Впервые за все годы проживания тут меня покоробила пустота моей квартиры. Пустынность смерти, коснувшаяся меня в студии на репетиции «Хатыни» и у Тарских, делала незаселенность моего собственного жилища настороженной и гнетущей.
Я пытался найти какое-нибудь стоящее или даже бессмысленное занятие. Я прибрал бумаги на столе, застлал тахту. Я пробовал читать. За сценарий я и не рискнул взяться: если уж ни черта не выходило до этих дней, сейчас моя беспомощность способна была вовсе ввергнуть в отчаяние.
Опять взял книжку. Полистал «Сумму технологий», но мысли, которые кое-как копошились в голове по дороге от Пал Палыча, тут свернулись и залегли сонно где-то на обочинах мозговых извилин. Разорванно, с назойливой монотонностью возникало: «Только не чокайтесь, Христа ради. Такое нарушение…» «Интересно, были у него женщины после жены?..» «Такое нарушение…» «И мы отжились. Больше — все…» «Такое нарушение…» «Человеческое лицо — лучший пейзаж…» «Больше — все…»
Пашкина смерть переломала привычность нашего существования и как-то опустошила его. С виду все было, как было, но и сама работа, и наши размышления над ней вдруг стали схоластическими и почти ненужными. А вскоре и работа застопорилась. Группа распадалась. Тарский лежал с гипертоническим кризом. Хуанито совсем замкнулся — для него потеря Пашки была тяжелей, чем для любого из Пашкиных друзей. Тала уехала в Будапешт на международный семинар, посвященный работе журналиста в кадре.
Вообще-то для нашей серии Талина командировка была желанной удачей: один из очерков Раздорского строился на будапештском материале, и мы хотели снять на пленку комментарии Талы прямо на месте событий. Но сейчас и это никого особенно не воодушевило.
Острей всего я ощущал Ромкино отсутствие. Уже две недели Ромка торчал в Грузии.
Мне эти две недели показались бесконечными: раньше, даже уезжая на несколько месяцев в экспедицию, я никогда так о Ромке не тосковал. Но, может быть, дело было в том, что в экспедициях я вкалывал с утра до ночи, а иногда и ночью. Тут уж не до тоски по ближним. Однако, вероятнее всего, причина заключалась не в моей теперешней незагруженности и освобожденности для дружеских сантиментов, а в том, что я не мог выйти из непроходящего ощущения неверности собственной жизни, чувства — «все не так». И Ромка мне нужен был позарез.
Ни на одно свидание я не мчался так, как на аэродром встречать Ромку, истязая дряхлеющий мотор моего «Москвича». И присутствие ни одной женщины не вселяло в меня такого счастья обретения, как сознание того, что Ромка уже вот — растянулся рядом на сиденье.
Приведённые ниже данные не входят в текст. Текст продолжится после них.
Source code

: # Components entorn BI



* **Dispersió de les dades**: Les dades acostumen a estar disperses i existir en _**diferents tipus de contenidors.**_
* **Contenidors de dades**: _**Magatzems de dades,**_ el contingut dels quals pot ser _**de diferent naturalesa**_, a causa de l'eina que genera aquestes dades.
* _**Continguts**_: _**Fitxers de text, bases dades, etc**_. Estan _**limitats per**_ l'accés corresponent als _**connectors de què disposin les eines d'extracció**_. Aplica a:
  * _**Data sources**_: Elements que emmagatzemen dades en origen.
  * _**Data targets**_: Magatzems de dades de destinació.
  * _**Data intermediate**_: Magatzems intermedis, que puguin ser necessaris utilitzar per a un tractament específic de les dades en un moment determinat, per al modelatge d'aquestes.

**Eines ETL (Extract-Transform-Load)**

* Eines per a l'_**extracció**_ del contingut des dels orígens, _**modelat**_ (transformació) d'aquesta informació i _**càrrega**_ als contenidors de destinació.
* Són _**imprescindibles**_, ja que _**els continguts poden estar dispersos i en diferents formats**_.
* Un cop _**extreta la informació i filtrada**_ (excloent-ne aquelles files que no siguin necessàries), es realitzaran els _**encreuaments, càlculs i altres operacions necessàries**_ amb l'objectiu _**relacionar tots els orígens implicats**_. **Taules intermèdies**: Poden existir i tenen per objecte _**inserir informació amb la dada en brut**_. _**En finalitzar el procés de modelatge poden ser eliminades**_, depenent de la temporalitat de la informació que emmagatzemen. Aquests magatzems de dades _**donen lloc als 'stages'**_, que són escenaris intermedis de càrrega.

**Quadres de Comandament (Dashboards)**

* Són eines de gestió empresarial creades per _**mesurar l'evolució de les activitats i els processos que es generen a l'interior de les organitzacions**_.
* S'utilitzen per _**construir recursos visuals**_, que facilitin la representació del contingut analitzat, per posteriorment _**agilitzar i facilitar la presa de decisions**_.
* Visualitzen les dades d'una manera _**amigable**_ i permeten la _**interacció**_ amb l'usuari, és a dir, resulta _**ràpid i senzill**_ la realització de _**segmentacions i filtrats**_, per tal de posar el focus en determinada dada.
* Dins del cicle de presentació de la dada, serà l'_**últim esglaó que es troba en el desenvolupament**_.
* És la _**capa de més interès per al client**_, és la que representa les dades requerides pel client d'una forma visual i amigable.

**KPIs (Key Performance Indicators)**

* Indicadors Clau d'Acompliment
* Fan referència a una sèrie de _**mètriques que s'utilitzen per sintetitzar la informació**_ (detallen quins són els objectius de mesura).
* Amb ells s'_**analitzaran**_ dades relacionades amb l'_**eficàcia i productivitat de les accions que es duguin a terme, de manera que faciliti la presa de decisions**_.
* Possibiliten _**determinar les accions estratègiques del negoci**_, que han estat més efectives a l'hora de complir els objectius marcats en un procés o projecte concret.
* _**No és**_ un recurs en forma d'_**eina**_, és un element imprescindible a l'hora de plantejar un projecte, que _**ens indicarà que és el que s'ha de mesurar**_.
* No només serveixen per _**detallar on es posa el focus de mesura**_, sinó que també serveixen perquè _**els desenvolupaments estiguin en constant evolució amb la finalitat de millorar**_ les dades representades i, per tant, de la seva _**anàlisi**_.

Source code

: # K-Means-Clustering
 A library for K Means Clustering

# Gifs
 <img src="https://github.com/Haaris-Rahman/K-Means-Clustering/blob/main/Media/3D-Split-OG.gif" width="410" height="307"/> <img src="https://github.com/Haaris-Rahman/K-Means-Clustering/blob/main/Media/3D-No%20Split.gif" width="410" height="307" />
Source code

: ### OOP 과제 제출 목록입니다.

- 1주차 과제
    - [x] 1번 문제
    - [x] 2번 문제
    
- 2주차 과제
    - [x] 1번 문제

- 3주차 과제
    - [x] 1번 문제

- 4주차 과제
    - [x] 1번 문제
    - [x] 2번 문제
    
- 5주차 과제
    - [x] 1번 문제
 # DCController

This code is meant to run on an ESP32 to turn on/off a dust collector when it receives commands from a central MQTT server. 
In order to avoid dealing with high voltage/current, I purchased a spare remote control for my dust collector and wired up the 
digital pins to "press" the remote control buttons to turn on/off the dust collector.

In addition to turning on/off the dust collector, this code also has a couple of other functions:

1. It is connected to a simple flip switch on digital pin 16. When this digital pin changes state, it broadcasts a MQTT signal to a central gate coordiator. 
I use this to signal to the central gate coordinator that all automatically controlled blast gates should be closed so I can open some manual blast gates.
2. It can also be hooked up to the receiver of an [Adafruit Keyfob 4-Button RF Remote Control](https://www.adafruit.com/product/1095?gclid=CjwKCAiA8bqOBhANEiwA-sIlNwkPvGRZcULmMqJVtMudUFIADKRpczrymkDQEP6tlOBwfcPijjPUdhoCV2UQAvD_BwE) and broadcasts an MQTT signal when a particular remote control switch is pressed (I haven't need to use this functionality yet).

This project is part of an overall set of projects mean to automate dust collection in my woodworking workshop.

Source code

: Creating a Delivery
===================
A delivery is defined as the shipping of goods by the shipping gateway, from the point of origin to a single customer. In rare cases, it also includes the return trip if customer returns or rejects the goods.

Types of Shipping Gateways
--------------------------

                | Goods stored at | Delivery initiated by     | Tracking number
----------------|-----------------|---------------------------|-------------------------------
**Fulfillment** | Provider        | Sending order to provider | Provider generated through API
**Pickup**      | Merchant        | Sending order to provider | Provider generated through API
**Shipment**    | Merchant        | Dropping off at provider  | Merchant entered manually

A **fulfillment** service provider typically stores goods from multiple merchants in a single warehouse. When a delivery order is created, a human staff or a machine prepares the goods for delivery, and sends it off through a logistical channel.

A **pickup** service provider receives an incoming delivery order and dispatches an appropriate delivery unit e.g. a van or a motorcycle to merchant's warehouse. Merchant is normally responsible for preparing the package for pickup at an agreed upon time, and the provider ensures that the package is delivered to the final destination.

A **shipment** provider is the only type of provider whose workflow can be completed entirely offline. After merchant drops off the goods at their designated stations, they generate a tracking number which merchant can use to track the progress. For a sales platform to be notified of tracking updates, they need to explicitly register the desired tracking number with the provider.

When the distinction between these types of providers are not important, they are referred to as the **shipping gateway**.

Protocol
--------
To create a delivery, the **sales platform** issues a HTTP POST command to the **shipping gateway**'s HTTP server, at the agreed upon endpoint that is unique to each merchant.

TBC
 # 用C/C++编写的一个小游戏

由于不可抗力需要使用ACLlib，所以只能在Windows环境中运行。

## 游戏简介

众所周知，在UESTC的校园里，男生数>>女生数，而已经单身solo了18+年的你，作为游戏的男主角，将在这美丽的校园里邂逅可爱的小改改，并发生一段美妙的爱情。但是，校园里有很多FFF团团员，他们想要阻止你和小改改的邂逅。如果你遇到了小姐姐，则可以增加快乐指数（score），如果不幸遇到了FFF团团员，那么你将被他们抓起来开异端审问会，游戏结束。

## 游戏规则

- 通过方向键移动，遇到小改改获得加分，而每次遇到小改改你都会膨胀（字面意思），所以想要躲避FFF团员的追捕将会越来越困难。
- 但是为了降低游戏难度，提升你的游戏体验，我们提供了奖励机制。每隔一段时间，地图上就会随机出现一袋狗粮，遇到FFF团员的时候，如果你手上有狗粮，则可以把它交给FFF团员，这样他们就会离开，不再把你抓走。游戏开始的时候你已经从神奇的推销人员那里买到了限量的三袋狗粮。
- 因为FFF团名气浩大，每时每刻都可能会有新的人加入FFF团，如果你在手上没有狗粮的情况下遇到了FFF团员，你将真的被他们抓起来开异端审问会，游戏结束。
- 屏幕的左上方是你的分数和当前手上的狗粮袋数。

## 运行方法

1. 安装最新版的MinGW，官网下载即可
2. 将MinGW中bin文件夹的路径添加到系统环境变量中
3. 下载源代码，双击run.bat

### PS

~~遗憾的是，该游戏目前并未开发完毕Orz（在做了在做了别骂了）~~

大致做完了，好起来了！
— Ямщик, — сказал Ромка нежно, — если этого не требует подорожная, не гони лошадей! — Он блаженно подставил лицо ветру, рвущемуся к нам над опущенным стеклом.
Меня пронзил восторг вернувшегося нашего единения:
— А разве вам некуда больше спешить и кадры мира исчерпаны настолько, что вам некого больше любить?
— Напротив, — Ромка сладостно прикрыл глаза, — именно есть.
Так. Значит, прихватил очередной «кадр».
— Знаешь что, останови своего коня, пойдем поболтаемся по лесу, — сказал Ромка.
Я подумал, что вот — лето на исходе, а я почти не видел настоящей зелени.
Мы оставили машину у обочины и ушли в глубь леска. Мы шли и шли, и лес все уплотнялся, и деревья становились все выше и уверенней, будто там, у дороги, их собратья чувствовали дискриминирующее присутствие человека, отчего робели, сгибались, разбегались, лишь кое-где сбиваясь в боязливые группки.
Мы легли навзничь на траву, и над нами свет возвел желтовато-белесую новостройку: широкие лучи его, подобно гладко выструганным доскам, так и сяк проткнули чашу, громоздя в выси это бесплотное строение. Воздух был видим, легко колеблемый в этих тесинах света.
Я терся щекой о томительно-тонкое острие травяных стеблей, трогающее кожу, подобно тому, как утром холодок трогает зрачки, опережая прикосновение света. Я блаженствовал.